Collected data:
========
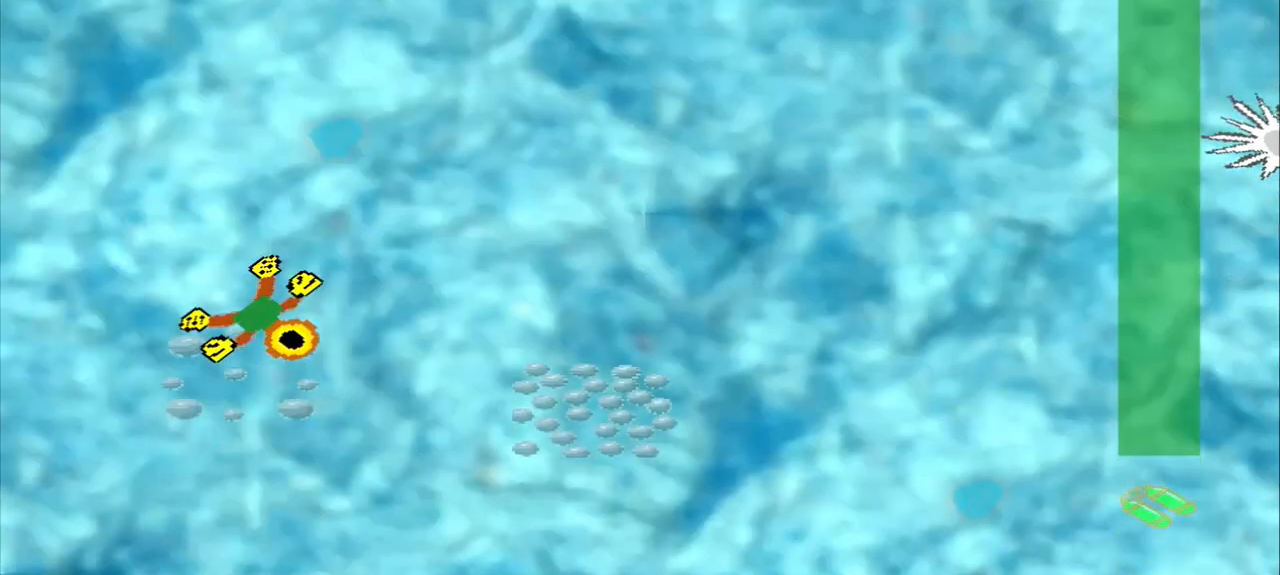
{"buttons": [], "left_stick": "down-right", "events": []}
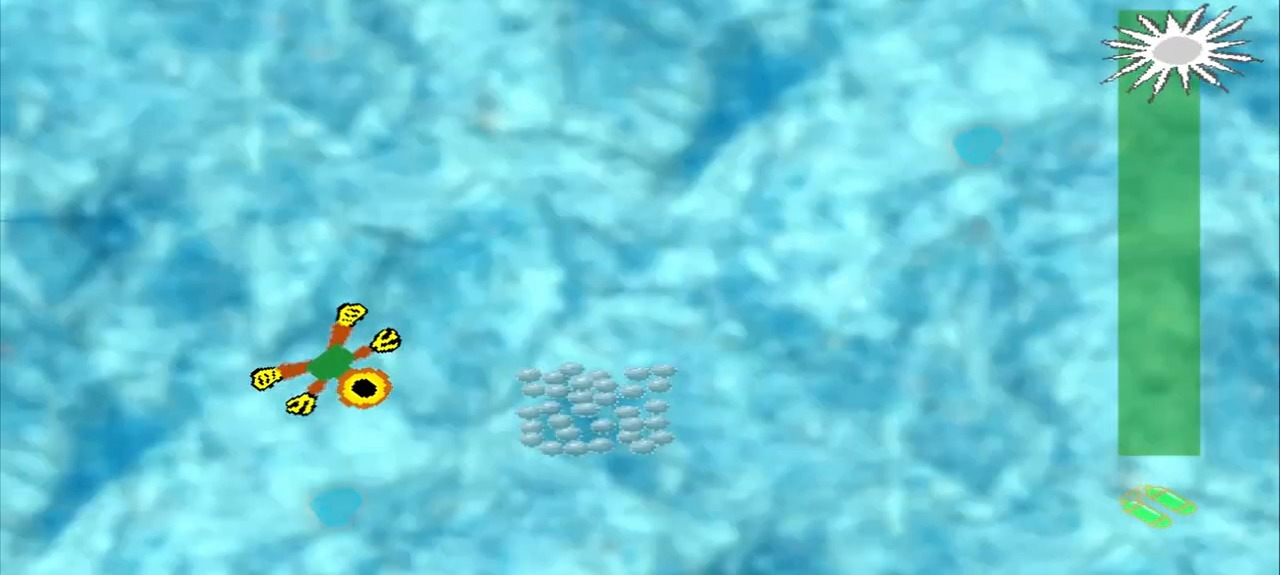
{"buttons": [], "left_stick": "down-right", "events": [[167, "left_stick", "right"], [333, "left_stick", "down-right"]]}
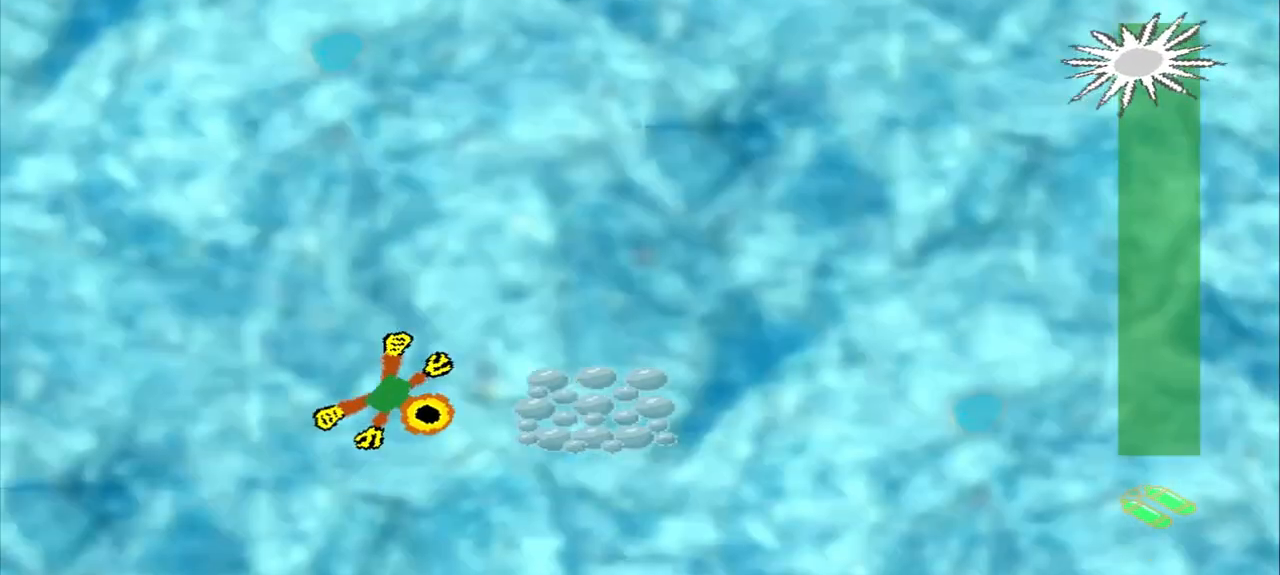
{"buttons": [], "left_stick": "right", "events": [[292, "left_stick", "right"]]}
========
What the task asks: Write out the data above exactly, minus any images.

Task solution:
{"buttons": [], "left_stick": "down-right", "events": []}
{"buttons": [], "left_stick": "down-right", "events": [[167, "left_stick", "right"], [333, "left_stick", "down-right"]]}
{"buttons": [], "left_stick": "right", "events": [[292, "left_stick", "right"]]}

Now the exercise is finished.